- TEXT PASSAGE:
<<<<
We accidentally discovered another pocket of progressive people when looking for a hiking trail somewhere between Cherry Log and Brasstown, North Carolina, so we could hike with some friends. We settled on a trail called “Project Chimps” outside of Blue Ridge, Georgia.

A chimp in a north Georgia preserve.

(Photo: Tony W. Cartledge)

Who knew that the second largest sanctuary for chimpanzees in America is located in the mountains of North Georgia? We didn’t.

Chimpanzees were declared an endangered species in 2015, bringing an end to decades of medical research in which they were unwitting subjects. Project Chimps, initially sponsored by the Humane Society of America, contracted with the University of Louisiana’s New Iberia Research Center to provide a “forever home” to the 200 or so chimps housed there.

Upgrades to a former gorilla sanctuary have allowed them to take 96 chimps so far, and they’re trying to raise enough money for additional facilities to house the remainder.
>>>>
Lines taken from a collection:
<<<<
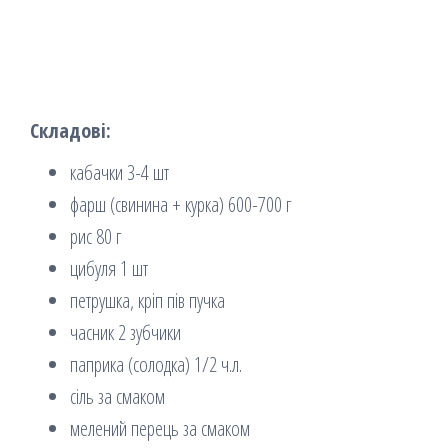
Складові:
кабачки 3-4 шт
фарш (свинина + курка) 600-700 г
рис 80 г
цибуля 1 шт
петрушка, кріп пів пучка
часник 2 зубчики
паприка (солодка) 1/2 ч.л.
сіль за смаком
мелений перець за смаком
>>>>
- WHAT YOU SHOULD DO: Carry on the passage about the chimpanzee sanctuary in north Georgia, picking up right after its final sentence.

- WRITTEN RESPONSE:
We happened to be there on a day when visitors were allowed to pay a fundraising fee and tour the facility. No cuddly chimps were on display for photo ops: they are housed in several indoor villas connected to forested outdoor areas. The former research subjects are encouraged to live freely in their own chimp society, which is not always friendly.

However wild, the chimps are treated better than many people. Humans provide carefully measured fruit, vegetables, and “chimp chow” to keep the residents healthy. Caretakers clean the indoor living areas while the chimps are outside, changing out their bedding of wood shavings. Staff members plan enrichment activities – such as hiding nuts in wadded newspaper to spur interest – to keep the chimps from getting bored, when mischief becomes more likely.

I’m glad for soft-hearted people who are putting so much effort into caring for the retired chimps, who never asked to be medical subjects, but I couldn’t help thinking of both children and elderly folk who don’t get half as much attention – and pondering ways in which I could show more care.

The Blue Ridge Mountains are beautiful, and we hiked around 33 miles of trails during the week, many of them on various legs of the Benton Mackaye Trail, named for the influential conservationist who first proposed development of the Appalachian Trail.

A red- and white-striped flag with a cartoon donkey in the middle.

(Photo: Tony W. Cartledge)

On Thursday, while legging out a section to Stanley Gap, we noticed a small white flag with a caricature of a donkey and the web address www.dumassevents.com.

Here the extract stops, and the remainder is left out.